§ PROBLEM STATEMENT
The answer is the data below, repeated exactly, with no pictures included.

§ GIVEN DATA
= = = =
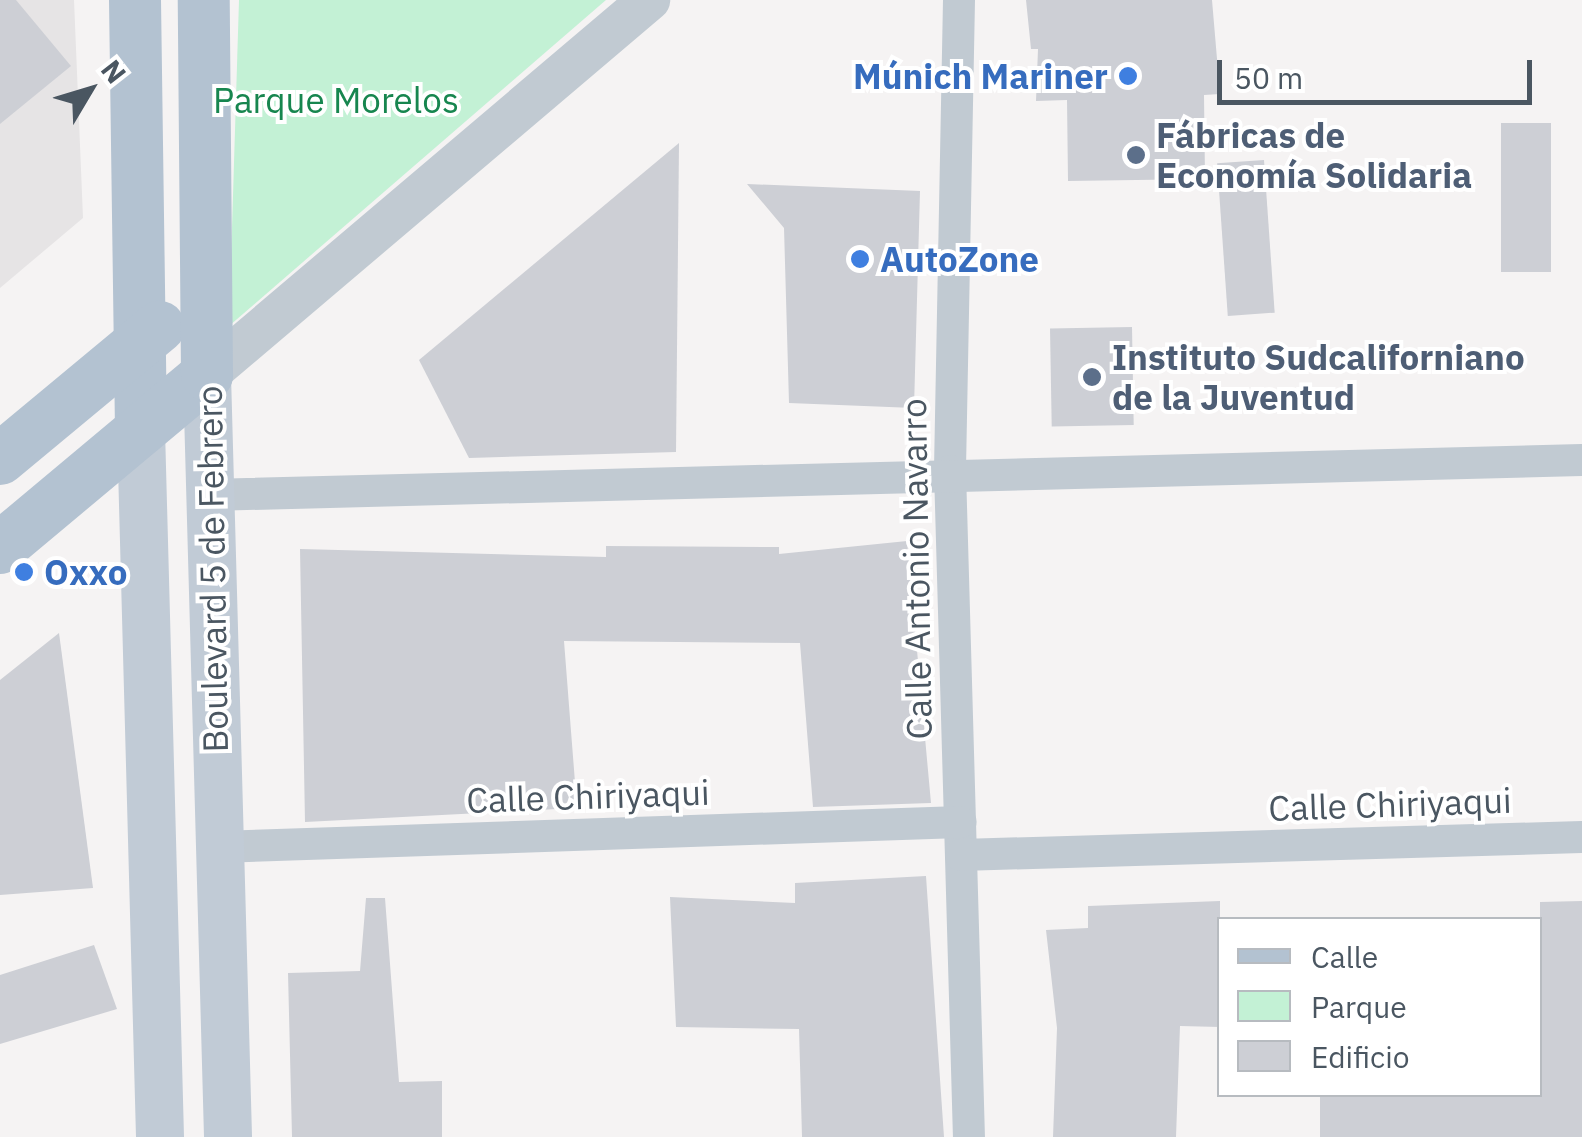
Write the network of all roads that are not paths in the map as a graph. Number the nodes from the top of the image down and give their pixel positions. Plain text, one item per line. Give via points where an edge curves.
1 (134, 0) edge
2 (204, 0) edge
3 (649, 0) edge
4 (959, 0) edge
5 (211, 284) junction
6 (142, 341) junction
7 (207, 374) junction
8 (141, 430) junction
9 (0, 459) edge
10 (1582, 460) edge
11 (950, 472) junction
12 (210, 495) junction
13 (0, 548) edge
14 (1582, 837) edge
15 (961, 838) junction
16 (218, 847) junction
17 (160, 1137) edge
18 (228, 1137) edge
19 (969, 1137) edge

1 - 6 main road, Boulevard 5 de Febrero
2 - 5 main road, Boulevard 5 de Febrero
3 - 7 street
4 - 11 street, Calle Antonio Navarro
5 - 6 main road
5 - 7 main road, Boulevard 5 de Febrero
6 - 8 main road, Boulevard 5 de Febrero
6 - 9 main road
7 - 8 main road
7 - 12 main road, Boulevard 5 de Febrero
8 - 13 main road
8 - 17 main road, Boulevard 5 de Febrero
10 - 11 street
11 - 12 street
11 - 15 street, Calle Antonio Navarro
12 - 16 main road, Boulevard 5 de Febrero
14 - 15 street, Calle Chiriyaqui
15 - 16 street, Calle Chiriyaqui
15 - 19 street, Calle Antonio Navarro
16 - 18 main road, Boulevard 5 de Febrero

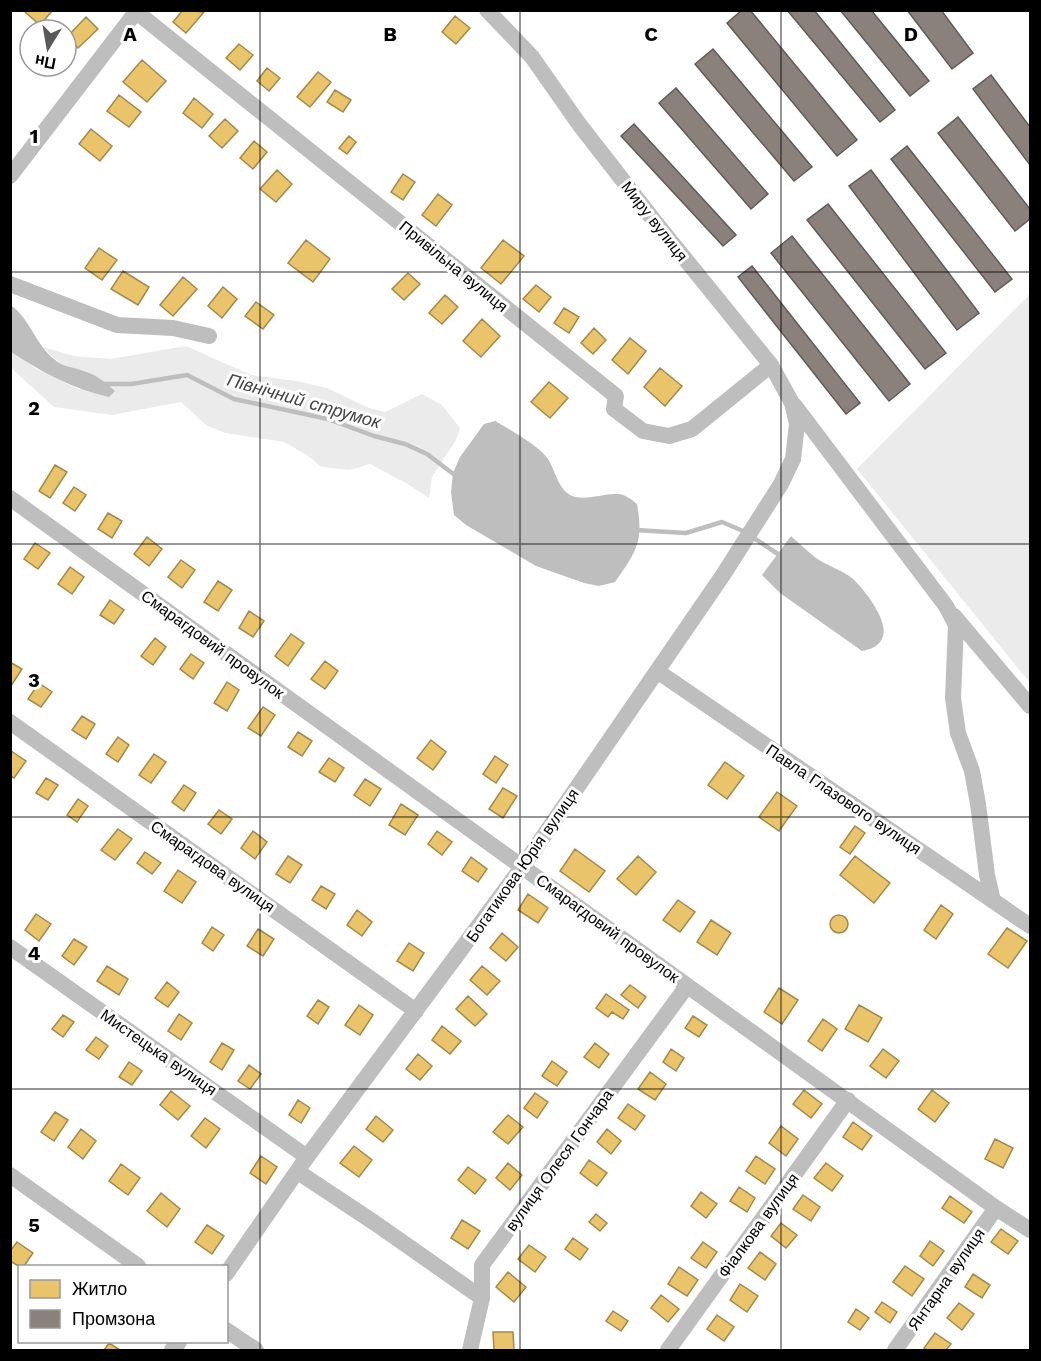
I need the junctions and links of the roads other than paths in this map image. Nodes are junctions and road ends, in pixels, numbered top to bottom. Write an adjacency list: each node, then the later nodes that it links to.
1 (487, 10): 6 (street, Миру вулиця)
2 (141, 13): 3 (street); 6 (street, Привільна вулиця)
3 (10, 176)
4 (10, 284): 5 (street)
5 (209, 336)
6 (771, 365): 7 (street, Миру вулиця)
7 (792, 403): 8 (street, Миру вулиця); 10 (street)
8 (797, 443): 11 (street, Богатикова Юрія вулиця)
9 (10, 498): 14 (street, Смарагдовий провулок)
10 (946, 606): 12 (street); 15 (street)
11 (657, 672): 14 (street, Богатикова Юрія вулиця); 15 (street, Павла Глазового вулиця)
12 (1030, 706)
13 (10, 722): 19 (street, Смарагдова вулиця)
14 (523, 866): 18 (street, Смарагдовий провулок); 19 (street, Богатикова Юрія вулиця)
15 (993, 901): 16 (street, Павла Глазового вулиця)
16 (1030, 926)
17 (10, 947): 21 (street, Мистецька вулиця)
18 (687, 986): 20 (street, Смарагдовий провулок); 28 (street, вулиця Олеся Гончара)
19 (416, 1011): 21 (street, Богатикова Юрія вулиця)
20 (848, 1100): 24 (street, Смарагдовий провулок); 32 (street, Фіалкова вулиця)
21 (308, 1157): 22 (street, Богатикова Юрія вулиця)
22 (298, 1172): 27 (street, Богатикова Юрія вулиця); 28 (street)
23 (10, 1175): 26 (street)
24 (996, 1208): 25 (street, Смарагдовий провулок); 33 (street, Янтарна вулиця)
25 (1030, 1230)
26 (137, 1265)
27 (228, 1271)
28 (482, 1298): 31 (street, вулиця Олеся Гончара)
29 (228, 1331): 30 (street)
30 (255, 1350)
31 (470, 1350)
32 (668, 1350)
33 (895, 1350)

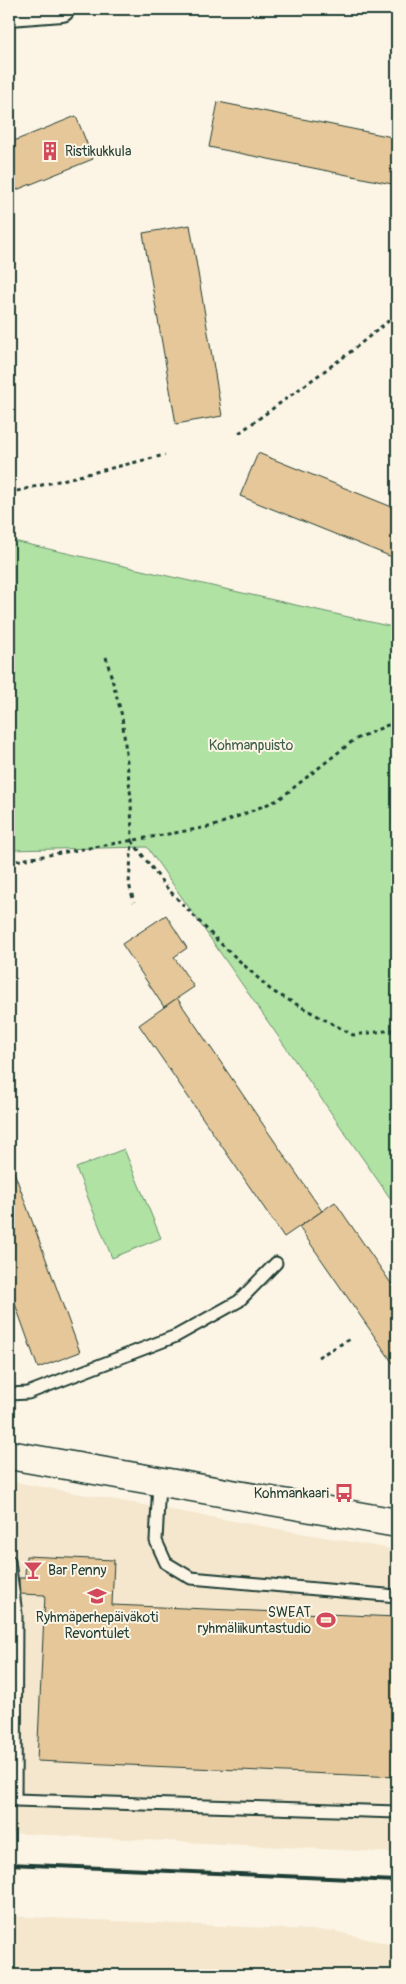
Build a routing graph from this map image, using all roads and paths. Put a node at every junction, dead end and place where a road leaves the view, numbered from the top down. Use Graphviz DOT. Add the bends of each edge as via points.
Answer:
graph roads {
  1 [pos="62,9"];
  2 [pos="9,13"];
  3 [pos="397,314"];
  4 [pos="239,433"];
  5 [pos="165,455"];
  6 [pos="9,493"];
  7 [pos="106,657"];
  8 [pos="397,724"];
  9 [pos="132,841"];
  10 [pos="9,862"];
  11 [pos="134,902"];
  12 [pos="397,1026"];
  13 [pos="276,1263"];
  14 [pos="352,1338"];
  15 [pos="318,1358"];
  16 [pos="9,1394"];
  17 [pos="9,1455"];
  18 [pos="159,1482"];
  19 [pos="397,1523"];
  20 [pos="9,1561"];
  21 [pos="397,1596"];
  22 [pos="397,1812"];
  1 -- 2 [label="street"];
  3 -- 4 [label="path"];
  5 -- 6 [label="path"];
  7 -- 9 [label="path" via="122,716"];
  8 -- 9 [label="path" via="354,740 278,800 214,826"];
  9 -- 10 [label="path"];
  9 -- 11 [label="path" via="129,884"];
  9 -- 12 [label="path" via="166,887 272,991 353,1035 394,1030"];
  13 -- 16 [label="lane" via="238,1301 176,1336 28,1394"];
  14 -- 15 [label="path"];
  17 -- 18 [label="street"];
  18 -- 19 [label="street"];
  18 -- 21 [label="lane" via="156,1541 166,1563 191,1578"];
  20 -- 22 [label="lane" via="16,1614 15,1800"];
}
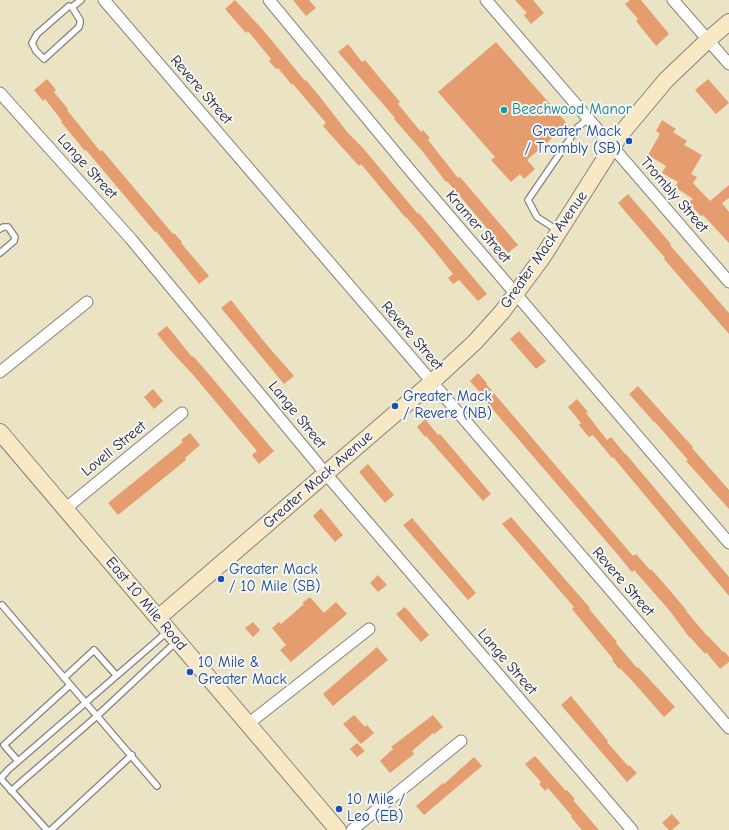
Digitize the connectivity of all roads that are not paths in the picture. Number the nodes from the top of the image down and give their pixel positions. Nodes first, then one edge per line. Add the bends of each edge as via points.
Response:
1 (80, 0) edge
2 (104, 0) edge
3 (269, 0) edge
4 (486, 0) edge
5 (673, 0) edge
6 (72, 7) junction
7 (729, 22) edge
8 (708, 40) junction
9 (729, 64) edge
10 (0, 93) edge
11 (588, 118) junction
12 (613, 146) junction
13 (0, 229) edge
14 (559, 231) junction
15 (0, 253) edge
16 (729, 282) edge
17 (516, 294) junction
18 (86, 302) dead end
19 (0, 372) edge
20 (432, 382) junction
21 (182, 413) dead end
22 (0, 432) edge
23 (326, 474) junction
24 (65, 509) junction
25 (729, 543) edge
26 (2, 605) dead end
27 (158, 618) junction
28 (369, 629) dead end
29 (173, 635) junction
30 (116, 675) junction
31 (64, 678) junction
32 (70, 685) junction
33 (85, 702) junction
34 (96, 716) junction
35 (248, 724) junction
36 (729, 728) edge
37 (461, 741) dead end
38 (132, 755) junction
39 (18, 761) junction
40 (0, 779) edge
41 (157, 786) dead end
42 (11, 792) junction
43 (47, 830) edge
44 (51, 830) edge
45 (338, 830) edge
46 (352, 830) edge
47 (632, 830) edge

1 - 6 lane
2 - 20 street, Revere Street
3 - 17 street, Kramer Street
4 - 11 street, Trombly Street
5 - 8 street
6 - 6 lane via 69,6 37,34 32,43 44,59 79,27 80,20
7 - 8 street, Greater Mack Avenue
8 - 9 street
8 - 12 street, Greater Mack Avenue via 666,80
10 - 23 street, Lange Street via 131,239
11 - 12 street, Trombly Street
11 - 14 lane via 578,127 528,200 537,216
12 - 14 street, Greater Mack Avenue
12 - 16 street, Trombly Street
13 - 15 lane via 3,226 8,227 15,236 14,241
14 - 17 street, Greater Mack Avenue
17 - 20 street, Greater Mack Avenue via 475,342
17 - 25 street, Kramer Street
18 - 19 street
20 - 23 street, Greater Mack Avenue
20 - 36 street, Revere Street
21 - 24 street, Lovell Street
22 - 24 street, East 10 Mile Road
23 - 27 street, Greater Mack Avenue
23 - 47 street, Lange Street
24 - 27 street, East 10 Mile Road
26 - 31 lane
27 - 29 street, East 10 Mile Road
28 - 35 street
29 - 30 lane
29 - 34 lane
29 - 35 street, East 10 Mile Road
30 - 31 lane via 94,650
30 - 33 lane
31 - 32 lane
32 - 33 lane
32 - 39 lane via 4,745
33 - 34 lane
33 - 39 lane
34 - 38 lane
34 - 42 lane
35 - 45 street, East 10 Mile Road
37 - 46 street
38 - 41 lane
38 - 44 lane
39 - 40 lane
40 - 42 lane
42 - 43 lane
= = = =
§ ANSWER FOR THE TASK
Write the network of all roads that are not paths in the map as a graph. Number the nodes from the top of the image down and give their pixel positions. Plain text, one item per line. Give via points where an edge curves.
1 (134, 0) edge
2 (204, 0) edge
3 (649, 0) edge
4 (959, 0) edge
5 (211, 284) junction
6 (142, 341) junction
7 (207, 374) junction
8 (141, 430) junction
9 (0, 459) edge
10 (1582, 460) edge
11 (950, 472) junction
12 (210, 495) junction
13 (0, 548) edge
14 (1582, 837) edge
15 (961, 838) junction
16 (218, 847) junction
17 (160, 1137) edge
18 (228, 1137) edge
19 (969, 1137) edge

1 - 6 main road, Boulevard 5 de Febrero
2 - 5 main road, Boulevard 5 de Febrero
3 - 7 street
4 - 11 street, Calle Antonio Navarro
5 - 6 main road
5 - 7 main road, Boulevard 5 de Febrero
6 - 8 main road, Boulevard 5 de Febrero
6 - 9 main road
7 - 8 main road
7 - 12 main road, Boulevard 5 de Febrero
8 - 13 main road
8 - 17 main road, Boulevard 5 de Febrero
10 - 11 street
11 - 12 street
11 - 15 street, Calle Antonio Navarro
12 - 16 main road, Boulevard 5 de Febrero
14 - 15 street, Calle Chiriyaqui
15 - 16 street, Calle Chiriyaqui
15 - 19 street, Calle Antonio Navarro
16 - 18 main road, Boulevard 5 de Febrero

I need the junctions and links of the roads other than paths in this map image. Nodes are junctions and road ends, in pixels, numbered top to bottom. Write an adjacency list: each node, then the later nodes that it links to.
1 (487, 10): 6 (street, Миру вулиця)
2 (141, 13): 3 (street); 6 (street, Привільна вулиця)
3 (10, 176)
4 (10, 284): 5 (street)
5 (209, 336)
6 (771, 365): 7 (street, Миру вулиця)
7 (792, 403): 8 (street, Миру вулиця); 10 (street)
8 (797, 443): 11 (street, Богатикова Юрія вулиця)
9 (10, 498): 14 (street, Смарагдовий провулок)
10 (946, 606): 12 (street); 15 (street)
11 (657, 672): 14 (street, Богатикова Юрія вулиця); 15 (street, Павла Глазового вулиця)
12 (1030, 706)
13 (10, 722): 19 (street, Смарагдова вулиця)
14 (523, 866): 18 (street, Смарагдовий провулок); 19 (street, Богатикова Юрія вулиця)
15 (993, 901): 16 (street, Павла Глазового вулиця)
16 (1030, 926)
17 (10, 947): 21 (street, Мистецька вулиця)
18 (687, 986): 20 (street, Смарагдовий провулок); 28 (street, вулиця Олеся Гончара)
19 (416, 1011): 21 (street, Богатикова Юрія вулиця)
20 (848, 1100): 24 (street, Смарагдовий провулок); 32 (street, Фіалкова вулиця)
21 (308, 1157): 22 (street, Богатикова Юрія вулиця)
22 (298, 1172): 27 (street, Богатикова Юрія вулиця); 28 (street)
23 (10, 1175): 26 (street)
24 (996, 1208): 25 (street, Смарагдовий провулок); 33 (street, Янтарна вулиця)
25 (1030, 1230)
26 (137, 1265)
27 (228, 1271)
28 (482, 1298): 31 (street, вулиця Олеся Гончара)
29 (228, 1331): 30 (street)
30 (255, 1350)
31 (470, 1350)
32 (668, 1350)
33 (895, 1350)

Build a routing graph from this map image, using all roads and paths. Put a node at every junction, dead end and place where a road leaves the view, numbered from the top down. Use Graphviz DOT. Add the bends of each edge as via points.
Answer:
graph roads {
  1 [pos="62,9"];
  2 [pos="9,13"];
  3 [pos="397,314"];
  4 [pos="239,433"];
  5 [pos="165,455"];
  6 [pos="9,493"];
  7 [pos="106,657"];
  8 [pos="397,724"];
  9 [pos="132,841"];
  10 [pos="9,862"];
  11 [pos="134,902"];
  12 [pos="397,1026"];
  13 [pos="276,1263"];
  14 [pos="352,1338"];
  15 [pos="318,1358"];
  16 [pos="9,1394"];
  17 [pos="9,1455"];
  18 [pos="159,1482"];
  19 [pos="397,1523"];
  20 [pos="9,1561"];
  21 [pos="397,1596"];
  22 [pos="397,1812"];
  1 -- 2 [label="street"];
  3 -- 4 [label="path"];
  5 -- 6 [label="path"];
  7 -- 9 [label="path" via="122,716"];
  8 -- 9 [label="path" via="354,740 278,800 214,826"];
  9 -- 10 [label="path"];
  9 -- 11 [label="path" via="129,884"];
  9 -- 12 [label="path" via="166,887 272,991 353,1035 394,1030"];
  13 -- 16 [label="lane" via="238,1301 176,1336 28,1394"];
  14 -- 15 [label="path"];
  17 -- 18 [label="street"];
  18 -- 19 [label="street"];
  18 -- 21 [label="lane" via="156,1541 166,1563 191,1578"];
  20 -- 22 [label="lane" via="16,1614 15,1800"];
}
Digitize the connectivity of all roads that are not paths in the picture. Number the nodes from the top of the image down and give their pixel positions. Nodes first, then one edge per line. Add the bends of each edge as via points.
Response:
1 (80, 0) edge
2 (104, 0) edge
3 (269, 0) edge
4 (486, 0) edge
5 (673, 0) edge
6 (72, 7) junction
7 (729, 22) edge
8 (708, 40) junction
9 (729, 64) edge
10 (0, 93) edge
11 (588, 118) junction
12 (613, 146) junction
13 (0, 229) edge
14 (559, 231) junction
15 (0, 253) edge
16 (729, 282) edge
17 (516, 294) junction
18 (86, 302) dead end
19 (0, 372) edge
20 (432, 382) junction
21 (182, 413) dead end
22 (0, 432) edge
23 (326, 474) junction
24 (65, 509) junction
25 (729, 543) edge
26 (2, 605) dead end
27 (158, 618) junction
28 (369, 629) dead end
29 (173, 635) junction
30 (116, 675) junction
31 (64, 678) junction
32 (70, 685) junction
33 (85, 702) junction
34 (96, 716) junction
35 (248, 724) junction
36 (729, 728) edge
37 (461, 741) dead end
38 (132, 755) junction
39 (18, 761) junction
40 (0, 779) edge
41 (157, 786) dead end
42 (11, 792) junction
43 (47, 830) edge
44 (51, 830) edge
45 (338, 830) edge
46 (352, 830) edge
47 (632, 830) edge

1 - 6 lane
2 - 20 street, Revere Street
3 - 17 street, Kramer Street
4 - 11 street, Trombly Street
5 - 8 street
6 - 6 lane via 69,6 37,34 32,43 44,59 79,27 80,20
7 - 8 street, Greater Mack Avenue
8 - 9 street
8 - 12 street, Greater Mack Avenue via 666,80
10 - 23 street, Lange Street via 131,239
11 - 12 street, Trombly Street
11 - 14 lane via 578,127 528,200 537,216
12 - 14 street, Greater Mack Avenue
12 - 16 street, Trombly Street
13 - 15 lane via 3,226 8,227 15,236 14,241
14 - 17 street, Greater Mack Avenue
17 - 20 street, Greater Mack Avenue via 475,342
17 - 25 street, Kramer Street
18 - 19 street
20 - 23 street, Greater Mack Avenue
20 - 36 street, Revere Street
21 - 24 street, Lovell Street
22 - 24 street, East 10 Mile Road
23 - 27 street, Greater Mack Avenue
23 - 47 street, Lange Street
24 - 27 street, East 10 Mile Road
26 - 31 lane
27 - 29 street, East 10 Mile Road
28 - 35 street
29 - 30 lane
29 - 34 lane
29 - 35 street, East 10 Mile Road
30 - 31 lane via 94,650
30 - 33 lane
31 - 32 lane
32 - 33 lane
32 - 39 lane via 4,745
33 - 34 lane
33 - 39 lane
34 - 38 lane
34 - 42 lane
35 - 45 street, East 10 Mile Road
37 - 46 street
38 - 41 lane
38 - 44 lane
39 - 40 lane
40 - 42 lane
42 - 43 lane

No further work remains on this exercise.